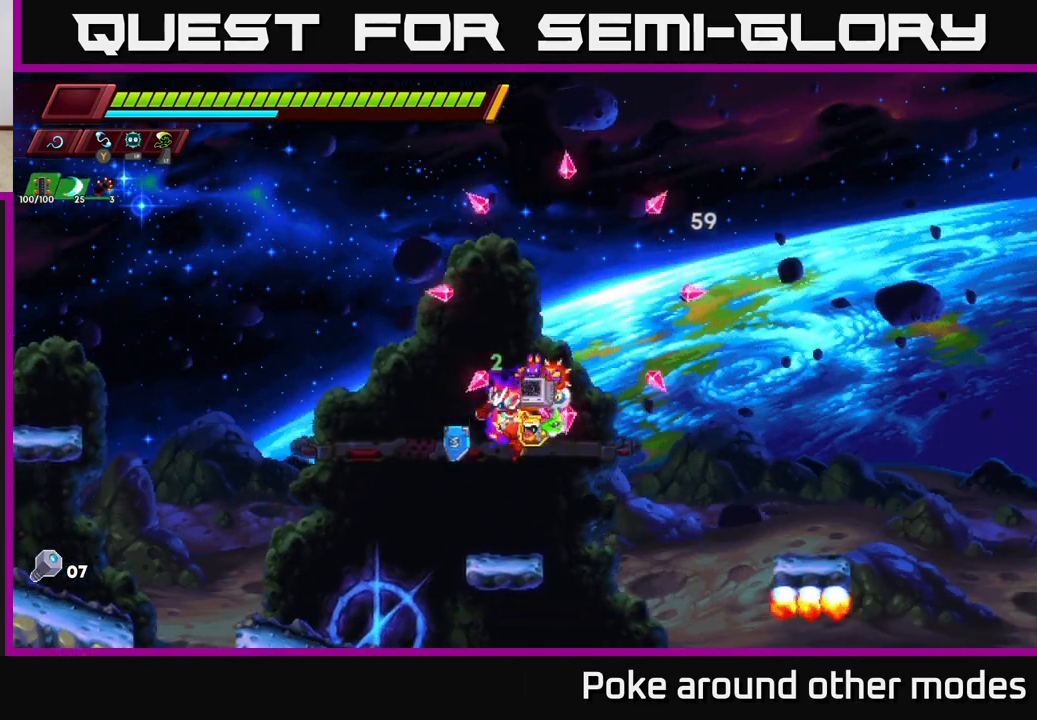
{"buttons": [], "left_stick": "center", "right_stick": "down", "events": [[100, "right_stick", "down"], [383, "left_stick", "center"]]}
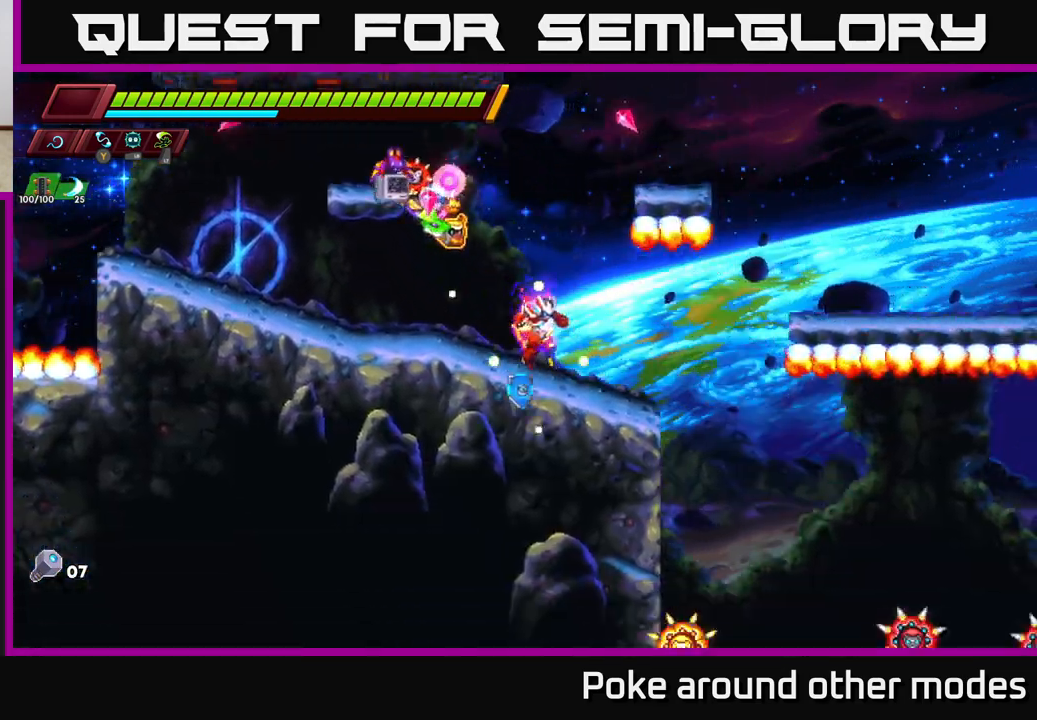
{"buttons": [], "left_stick": "center", "right_stick": "center", "events": [[67, "right_stick", "center"], [100, "left_stick", "right"], [300, "left_stick", "center"]]}
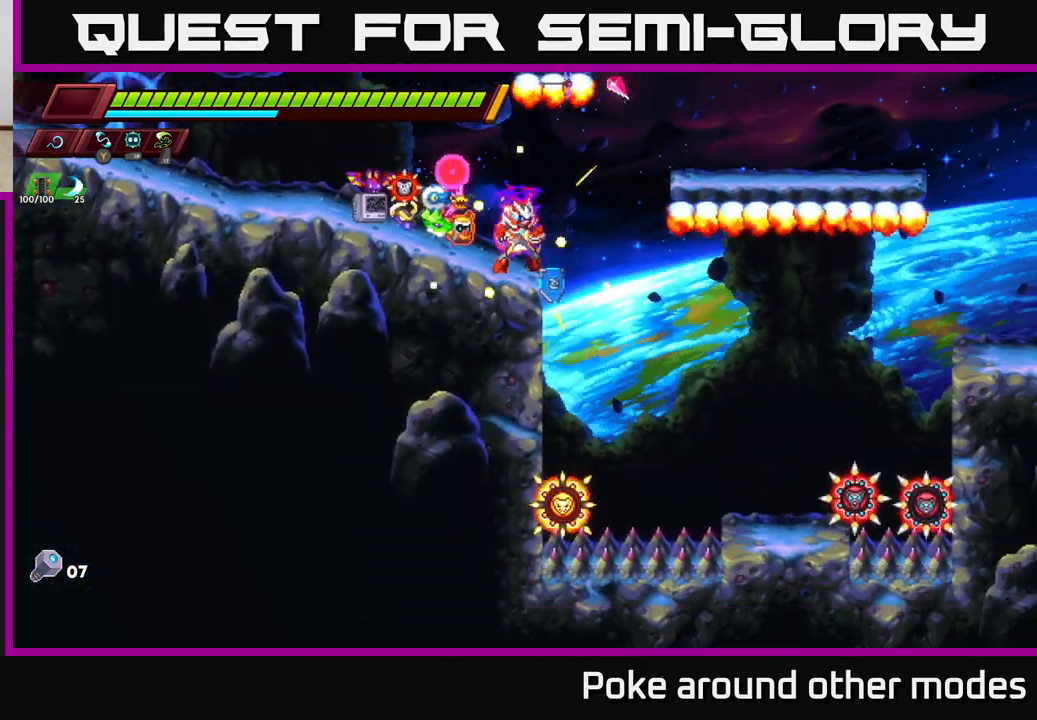
{"buttons": [], "left_stick": "left", "right_stick": "center", "events": [[467, "left_stick", "left"]]}
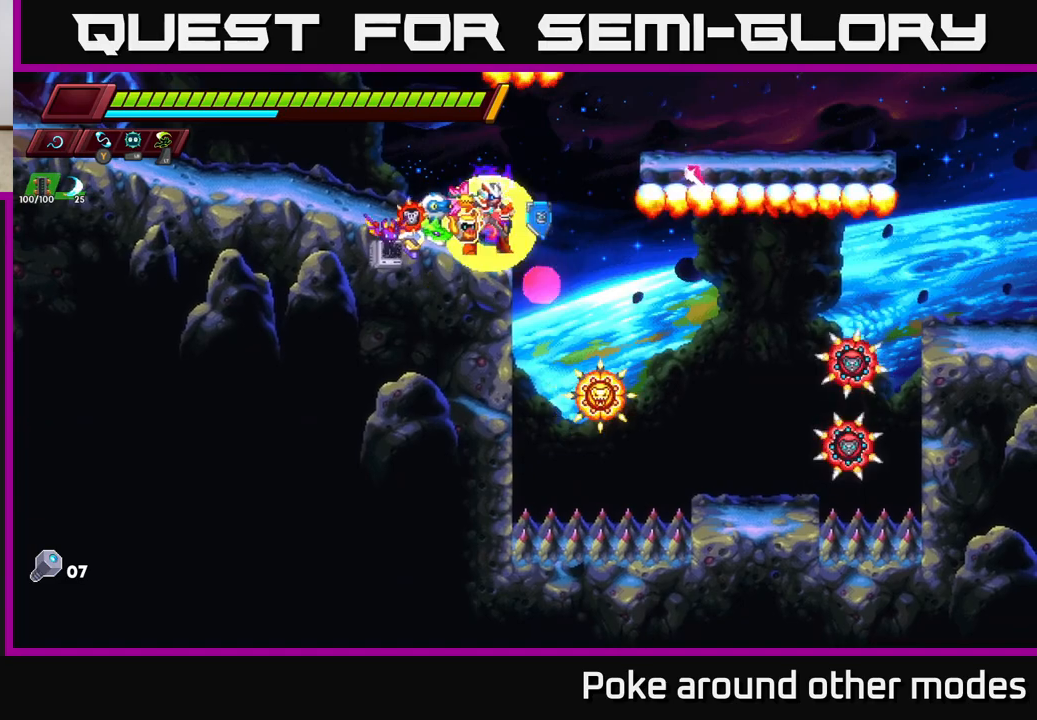
{"buttons": [], "left_stick": "center", "right_stick": "center", "events": [[133, "left_stick", "right"], [267, "left_stick", "center"]]}
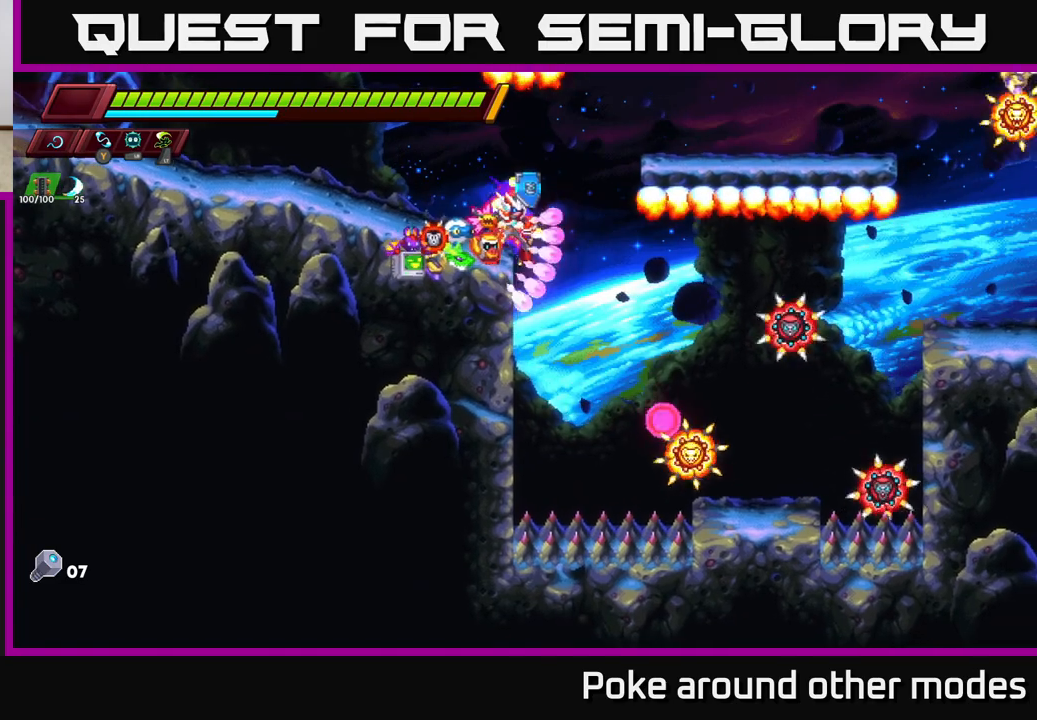
{"buttons": [], "left_stick": "center", "right_stick": "center", "events": []}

---

- What the task requires
Your output must reproduce the material above in full, with no pictures.

- Exercise result
{"buttons": [], "left_stick": "center", "right_stick": "down", "events": [[100, "right_stick", "down"], [383, "left_stick", "center"]]}
{"buttons": [], "left_stick": "center", "right_stick": "center", "events": [[67, "right_stick", "center"], [100, "left_stick", "right"], [300, "left_stick", "center"]]}
{"buttons": [], "left_stick": "left", "right_stick": "center", "events": [[467, "left_stick", "left"]]}
{"buttons": [], "left_stick": "center", "right_stick": "center", "events": [[133, "left_stick", "right"], [267, "left_stick", "center"]]}
{"buttons": [], "left_stick": "center", "right_stick": "center", "events": []}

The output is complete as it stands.